14 Graeco-Roman tombs discovered in Bahariya oasis
Egypt

14 Graeco-Roman tombs discovered in Bahariya oasis


Egypt State Information Service

Minister of Culture Farouq Hosni announced on April 12, 2010 the discovery of 14 Greco-Roman tombs dated back to 2,300 years at a construction site near al-Baweeti town in al-Baharia Oasis, October 6th Governorate.

The archaeologists discovered four plaster human masks, a gold fragment decorated with the four sons of the god Horus, as well as coins, clay and glass, said Zahi Hawwas, the Secretary-General of the Supreme Council of Antiquities.

A mummy of a woman measuring 97 centimeters, wearing some jewelry and covered with colored plaster depicting a Roman costume, was also found.
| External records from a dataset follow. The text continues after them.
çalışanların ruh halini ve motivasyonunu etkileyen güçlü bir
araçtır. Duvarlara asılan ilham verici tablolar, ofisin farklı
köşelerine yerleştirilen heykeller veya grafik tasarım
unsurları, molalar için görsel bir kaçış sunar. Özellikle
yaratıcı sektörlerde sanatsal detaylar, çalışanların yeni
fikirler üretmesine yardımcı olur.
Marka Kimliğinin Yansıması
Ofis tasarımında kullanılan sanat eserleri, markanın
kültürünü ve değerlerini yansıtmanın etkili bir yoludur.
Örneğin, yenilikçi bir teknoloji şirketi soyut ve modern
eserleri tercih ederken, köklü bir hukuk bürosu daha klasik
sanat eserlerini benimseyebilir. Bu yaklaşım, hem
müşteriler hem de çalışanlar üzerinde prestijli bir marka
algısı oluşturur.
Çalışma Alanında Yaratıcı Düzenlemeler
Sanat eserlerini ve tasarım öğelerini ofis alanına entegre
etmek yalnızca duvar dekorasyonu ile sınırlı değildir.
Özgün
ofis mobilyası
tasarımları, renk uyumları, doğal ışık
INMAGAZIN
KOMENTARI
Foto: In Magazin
The tombs were unearthed in an area where a youth center was to be built in a village there, Sabri Abdel-Aziz, the head of the ancient Egyptian antiquities department, said in a statement.

The antiquities department has halted construction at the site, where a large necropolis may exist, he said.
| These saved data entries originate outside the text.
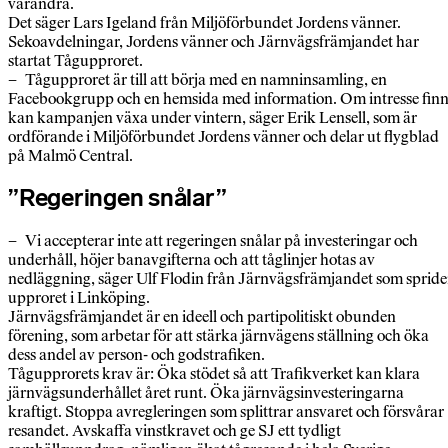
varandra.
Det säger Lars Igeland från Miljöförbundet Jordens vänner.
Sekoavdelningar, Jordens vänner och Järnvägsfrämjandet har
startat Tågupproret.
– Tågupproret är till att börja med en namninsamling, en
Facebookgrupp och en hemsida med information. Om intresse finn
kan kampanjen växa under vintern, säger Erik Lensell, som är
ordförande i Miljöförbundet Jordens vänner och delar ut flygblad
på Malmö Central.
”Regeringen snålar”
– Vi accepterar inte att regeringen snålar på investeringar och
underhåll, höjer banavgifterna och att tåglinjer hotas av
nedläggning, säger Ulf Flodin från Järnvägsfrämjandet som spride
upproret i Linköping.
Järnvägsfrämjandet är en ideell och partipolitiskt obunden
förening, som arbetar för att stärka järnvägens ställning och öka
dess andel av person- och godstrafiken.
Tågupprorets krav är: Öka stödet så att Trafikverket kan klara
järnvägsunderhållet året runt. Öka järnvägsinvesteringarna
kraftigt. Stoppa avregleringen som splittrar ansvaret och försvårar
resandet. Avskaffa vinstkravet och ge SJ ett tydligt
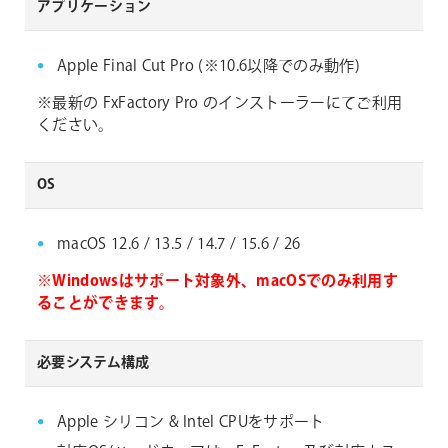
アプリケーション
Apple Final Cut Pro (※10.6以降でのみ動作)
※最新の FxFactory Pro のインストーラーにてご利用
ください。
OS
macOS 12.6 / 13.5 / 14.7 / 15.6 / 26
※Windowsはサポート対象外、macOSでのみ利用す
ることができます。
必要システム構成
Apple シリコン & Intel CPUをサポート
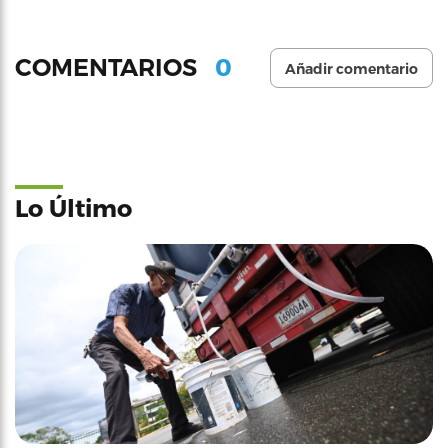
0
COMENTARIOS
Añadir comentario
Lo Último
Discovery News (Rossella Lorenzi)

A bejeweled mummy dressed in Roman robes has emerged from the sands of Egypt's Bahariya Oasis, the Supreme Council of Antiquities said Monday.

Entombed in a decorated gypsum sarcophagus, the 38-inch tall mummy belonged to a woman or girl who died in the Greco-Roman period about 2,300 years ago.

Unearthed in a rock-hewn tomb at a modern construction site near the town of Bawiti, in Bahariya Oasis, some 185 miles southwest of Cairo, the mummy points to the existence of a large Greco-Roman necropolis nearby, Mahmoud Affifi, director of Cairo and Giza antiquities, said in a statement.

Google/AFP

Egyptian archaeologists unearthed a Roman mummy entombed in an elaborate sarcophagus at an ancient grave site alongside gypsum masks, the antiquities council said in a statement Monday.

The one metre (three feet) long gypsum sarcophagus portrays a woman dressed in Roman robes and contains a mummified woman or girl who died in the Greco-Roman period about 2300 years ago.

"We are sure (the mummy) is female. Either she was a small woman, and mummies always shrink, or she could have been a young woman," Zahi Hawass, chief of the Supreme Council of Antiquities, told AFP.

Presstv

Findings suggest that the tombs might have been part of a much larger necropolis, Egypt's Culture Ministry said in a Monday statement.

The female mummy was found in the stair-lined interior of one of the rock-hewn tombs, Reuters reported.

The 97-centemeter tall mummy was cast in colored plaster inlaid with jewelry and eyes.

Archeologists also found four anthropoid plaster masks, a gold fragment adorned with engravings of the four sons of Horus and a collection of coins, and clay and glass vessels.